[Retour la liste]


UN PAVE DANS LA MARE ! le 26/12/2009 à 14h21

Je ne sais pas qui a dit que le passé nous aide à comprendre le présent et que le présent nous permet de préparer l’avenir. Mais qu’importe l’auteur de la citation si ce qu’elle prétend est juste.
Dans  vingt neuf jours exactement (30 août) un des événement majeurs que notre région a connu risque encore une fois de passer inaperçu, ci de rien n’était.
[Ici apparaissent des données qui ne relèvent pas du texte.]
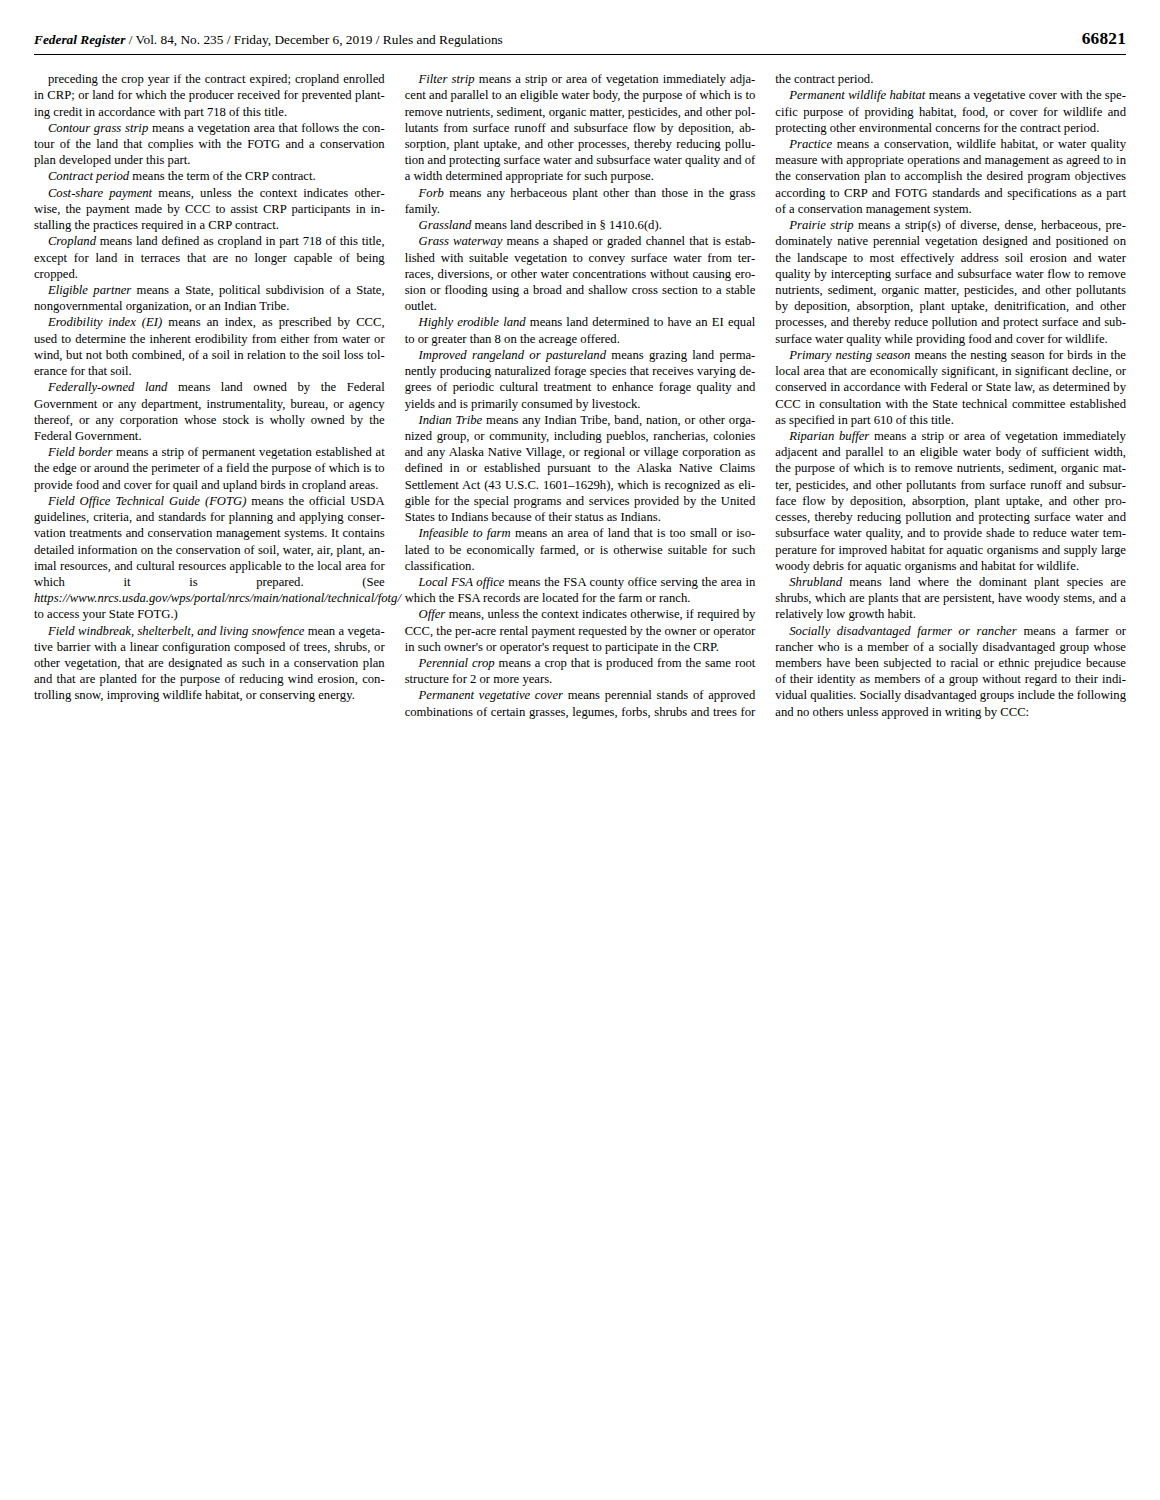Federal Register / Vol. 84, No. 235 / Friday, December 6, 2019 / Rules and Regulations
66821
preceding the crop year if the contract expired; cropland enrolled in CRP; or land for which the producer received for prevented planting credit in accordance with part 718 of this title.
Contour grass strip means a vegetation area that follows the contour of the land that complies with the FOTG and a conservation plan developed under this part.
Contract period means the term of the CRP contract.
Cost-share payment means, unless the context indicates otherwise, the payment made by CCC to assist CRP participants in installing the practices required in a CRP contract.
Cropland means land defined as cropland in part 718 of this title, except for land in terraces that are no longer capable of being cropped.
Eligible partner means a State, political subdivision of a State, nongovernmental organization, or an Indian Tribe.
Erodibility index (EI) means an index, as prescribed by CCC, used to determine the inherent erodibility from either from water or wind, but not both combined, of a soil in relation to the soil loss tolerance for that soil.
Federally-owned land means land owned by the Federal Government or any department, instrumentality, bureau, or agency thereof, or any corporation whose stock is wholly owned by the Federal Government.
Field border means a strip of permanent vegetation established at the edge or around the perimeter of a field the purpose of which is to provide food and cover for quail and upland birds in cropland areas.
Field Office Technical Guide (FOTG) means the official USDA guidelines, criteria, and standards for planning and applying conservation treatments and conservation management systems. It contains detailed information on the conservation of soil, water, air, plant, animal resources, and cultural resources applicable to the local area for which it is prepared. (See https://www.nrcs.usda.gov/wps/portal/nrcs/main/national/technical/fotg/ to access your State FOTG.)
Field windbreak, shelterbelt, and living snowfence mean a vegetative barrier with a linear configuration composed of trees, shrubs, or other vegetation, that are designated as such in a conservation plan and that are planted for the purpose of reducing wind erosion, controlling snow, improving wildlife habitat, or conserving energy.
Filter strip means a strip or area of vegetation immediately adjacent and parallel to an eligible water body, the purpose of which is to remove nutrients, sediment, organic matter, pesticides, and other pollutants from surface runoff and subsurface flow by deposition, absorption, plant uptake, and other processes, thereby reducing pollution and protecting surface water and subsurface water quality and of a width determined appropriate for such purpose.
Forb means any herbaceous plant other than those in the grass family.
Grassland means land described in § 1410.6(d).
Grass waterway means a shaped or graded channel that is established with suitable vegetation to convey surface water from terraces, diversions, or other water concentrations without causing erosion or flooding using a broad and shallow cross section to a stable outlet.
Highly erodible land means land determined to have an EI equal to or greater than 8 on the acreage offered.
Improved rangeland or pastureland means grazing land permanently producing naturalized forage species that receives varying degrees of periodic cultural treatment to enhance forage quality and yields and is primarily consumed by livestock.
Indian Tribe means any Indian Tribe, band, nation, or other organized group, or community, including pueblos, rancherias, colonies and any Alaska Native Village, or regional or village corporation as defined in or established pursuant to the Alaska Native Claims Settlement Act (43 U.S.C. 1601–1629h), which is recognized as eligible for the special programs and services provided by the United States to Indians because of their status as Indians.
Infeasible to farm means an area of land that is too small or isolated to be economically farmed, or is otherwise suitable for such classification.
Local FSA office means the FSA county office serving the area in which the FSA records are located for the farm or ranch.
Offer means, unless the context indicates otherwise, if required by CCC, the per-acre rental payment requested by the owner or operator in such owner's or operator's request to participate in the CRP.
Perennial crop means a crop that is produced from the same root structure for 2 or more years.
Permanent vegetative cover means perennial stands of approved combinations of certain grasses, legumes, forbs, shrubs and trees for the contract period.
Permanent wildlife habitat means a vegetative cover with the specific purpose of providing habitat, food, or cover for wildlife and protecting other environmental concerns for the contract period.
Practice means a conservation, wildlife habitat, or water quality measure with appropriate operations and management as agreed to in the conservation plan to accomplish the desired program objectives according to CRP and FOTG standards and specifications as a part of a conservation management system.
Prairie strip means a strip(s) of diverse, dense, herbaceous, predominately native perennial vegetation designed and positioned on the landscape to most effectively address soil erosion and water quality by intercepting surface and subsurface water flow to remove nutrients, sediment, organic matter, pesticides, and other pollutants by deposition, absorption, plant uptake, denitrification, and other processes, and thereby reduce pollution and protect surface and subsurface water quality while providing food and cover for wildlife.
Primary nesting season means the nesting season for birds in the local area that are economically significant, in significant decline, or conserved in accordance with Federal or State law, as determined by CCC in consultation with the State technical committee established as specified in part 610 of this title.
Riparian buffer means a strip or area of vegetation immediately adjacent and parallel to an eligible water body of sufficient width, the purpose of which is to remove nutrients, sediment, organic matter, pesticides, and other pollutants from surface runoff and subsurface flow by deposition, absorption, plant uptake, and other processes, thereby reducing pollution and protecting surface water and subsurface water quality, and to provide shade to reduce water temperature for improved habitat for aquatic organisms and supply large woody debris for aquatic organisms and habitat for wildlife.
Shrubland means land where the dominant plant species are shrubs, which are plants that are persistent, have woody stems, and a relatively low growth habit.
Socially disadvantaged farmer or rancher means a farmer or rancher who is a member of a socially disadvantaged group whose members have been subjected to racial or ethnic prejudice because of their identity as members of a group without regard to their individual qualities. Socially disadvantaged groups include the following and no others unless approved in writing by CCC:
Or cette date devrait être célébrée comme il se doit.
Il s’agit comme vous l’avez certainement deviner du soixante dix huitième  anniversaire de la bataille d’Amglagal.
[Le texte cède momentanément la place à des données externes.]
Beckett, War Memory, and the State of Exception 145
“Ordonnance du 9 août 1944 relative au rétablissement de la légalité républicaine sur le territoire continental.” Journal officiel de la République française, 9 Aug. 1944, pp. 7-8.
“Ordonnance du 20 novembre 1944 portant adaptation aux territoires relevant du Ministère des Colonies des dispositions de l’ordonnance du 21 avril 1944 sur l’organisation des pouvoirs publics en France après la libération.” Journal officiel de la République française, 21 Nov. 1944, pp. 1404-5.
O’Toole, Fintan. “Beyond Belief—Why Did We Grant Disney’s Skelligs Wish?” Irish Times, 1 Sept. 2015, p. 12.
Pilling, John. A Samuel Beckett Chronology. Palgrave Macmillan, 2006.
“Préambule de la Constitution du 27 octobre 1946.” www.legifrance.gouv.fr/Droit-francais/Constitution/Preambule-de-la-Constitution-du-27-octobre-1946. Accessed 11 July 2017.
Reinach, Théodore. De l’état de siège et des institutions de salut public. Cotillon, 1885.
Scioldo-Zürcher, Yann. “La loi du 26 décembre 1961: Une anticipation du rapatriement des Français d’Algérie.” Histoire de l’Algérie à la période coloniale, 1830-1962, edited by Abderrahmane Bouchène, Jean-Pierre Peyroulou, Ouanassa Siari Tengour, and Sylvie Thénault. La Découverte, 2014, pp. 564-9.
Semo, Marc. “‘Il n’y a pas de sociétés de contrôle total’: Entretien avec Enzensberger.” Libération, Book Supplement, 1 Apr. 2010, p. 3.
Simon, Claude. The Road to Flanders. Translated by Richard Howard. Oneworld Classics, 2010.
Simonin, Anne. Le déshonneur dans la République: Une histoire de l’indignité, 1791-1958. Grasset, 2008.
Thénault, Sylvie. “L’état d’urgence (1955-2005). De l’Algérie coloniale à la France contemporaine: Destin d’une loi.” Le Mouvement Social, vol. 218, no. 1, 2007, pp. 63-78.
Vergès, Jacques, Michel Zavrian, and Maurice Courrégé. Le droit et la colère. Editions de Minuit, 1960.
Cette bataille est différentes de toutes les autres que notre pays a connu durant sa colonisation pour deux raisons.
La première elle est la seule à s’être terminée par la victoire des Ait Morghades sur l’armée française composée de légionnaires et supplétifs sénégalais et marocains qui avant d’avancer sur Ghriss avaient installé une garnison dans la localité à Tarda (36km de Goulmima) qui représentait la frontière entre Ait Morghade et Ait Izdeg. Malgré le grand nombre de ses soldats et l’artillerie dont elle disposait et malgré qu’elle soit cantonnée durant quatre années à Tarda pour préparer l’invasion de Ghriss, l’armée coloniale fut décimée à Amglagal.
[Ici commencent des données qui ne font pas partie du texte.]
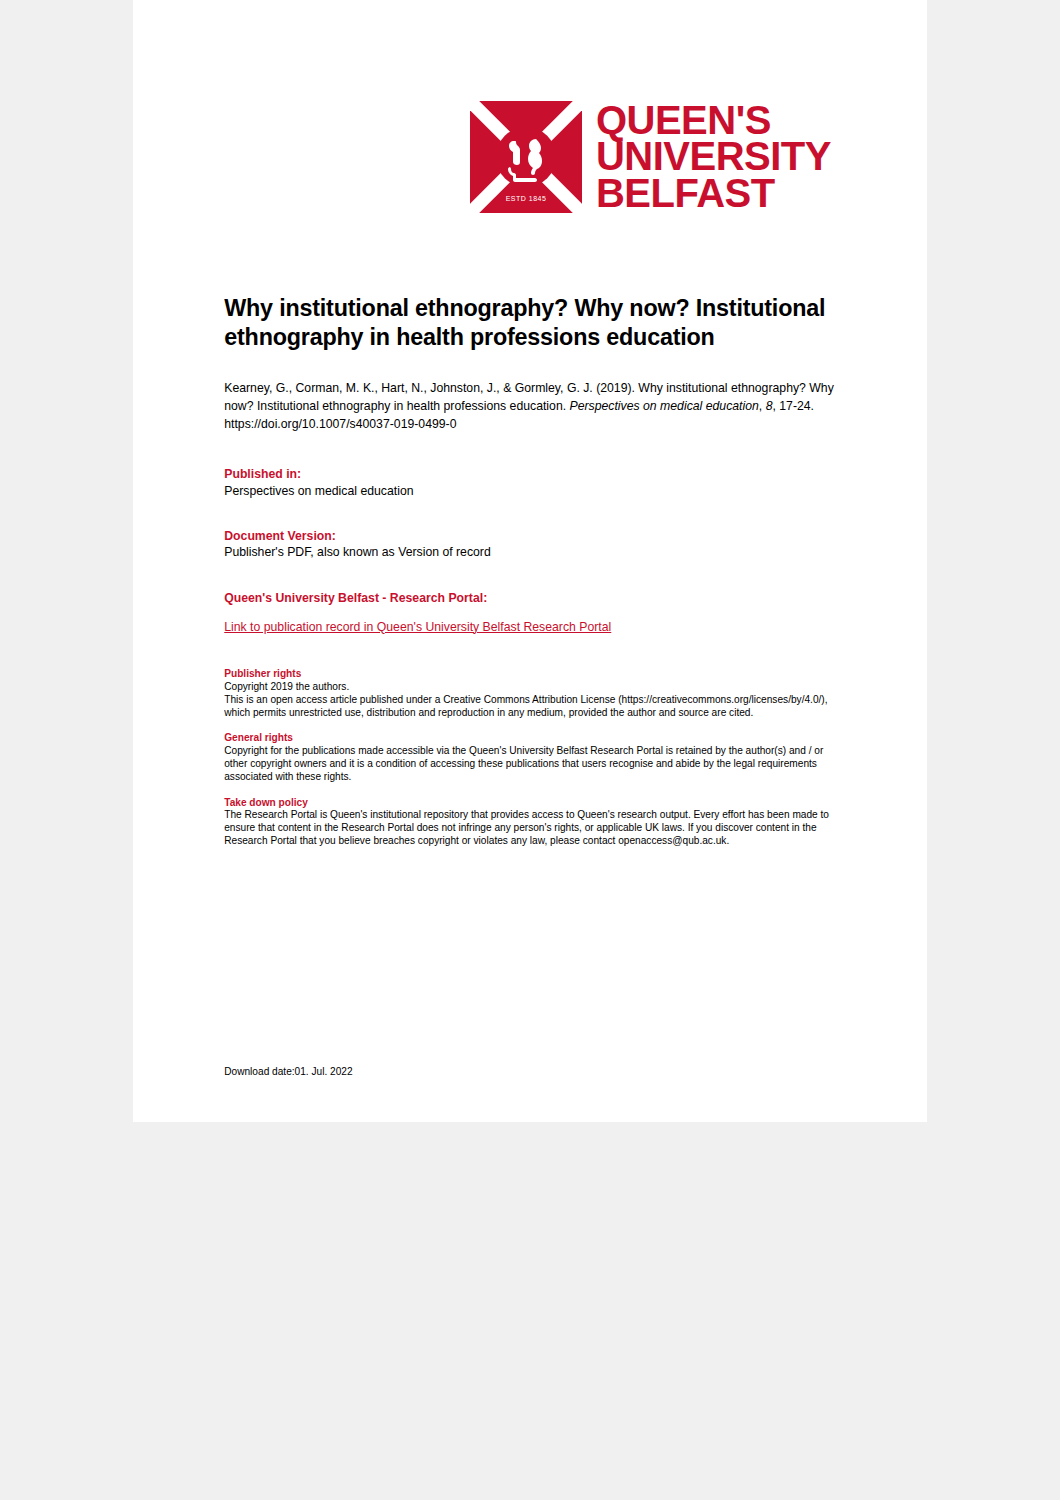ESTD 1845
QUEEN'S UNIVERSITY BELFAST
Why institutional ethnography? Why now? Institutional ethnography in health professions education
Kearney, G., Corman, M. K., Hart, N., Johnston, J., & Gormley, G. J. (2019). Why institutional ethnography? Why now? Institutional ethnography in health professions education. Perspectives on medical education, 8, 17-24. https://doi.org/10.1007/s40037-019-0499-0
Published in:
Perspectives on medical education
Document Version:
Publisher's PDF, also known as Version of record
Queen's University Belfast - Research Portal:
Link to publication record in Queen's University Belfast Research Portal
Publisher rights
Copyright 2019 the authors.
This is an open access article published under a Creative Commons Attribution License (https://creativecommons.org/licenses/by/4.0/), which permits unrestricted use, distribution and reproduction in any medium, provided the author and source are cited.
General rights
Copyright for the publications made accessible via the Queen's University Belfast Research Portal is retained by the author(s) and / or other copyright owners and it is a condition of accessing these publications that users recognise and abide by the legal requirements associated with these rights.
Take down policy
The Research Portal is Queen's institutional repository that provides access to Queen's research output. Every effort has been made to ensure that content in the Research Portal does not infringe any person's rights, or applicable UK laws. If you discover content in the Research Portal that you believe breaches copyright or violates any law, please contact openaccess@qub.ac.uk.
Download date:01. Jul. 2022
La deuxième raison est aussi importante car c’est suite à cette déroute cuisante de leur armée que les autorités militaires s’étaient rendues compte que la prise de Ghriss leur était impossible qu’elles avaient pris la décision quelques mois après de bombarder Goulmima et de faire intervenir pour la première fois l’aviation dans cette campagne de colonisation du Maroc. Et c’est suite à ces bombardements que certaines famille prirent le chemin d’Alnif puis du Saghro pour continuer à se battre aux cotés des Ait Atta. Cette exode est communément connue à ce jour sous l’appellation d’ « Lhijr » faisant ainsi allusion à l’exode du prophète. Cette appellation n’est pas fortuite car nos 3oulama de Fès continuaient de demander aux nôtres de résister à l’occupant.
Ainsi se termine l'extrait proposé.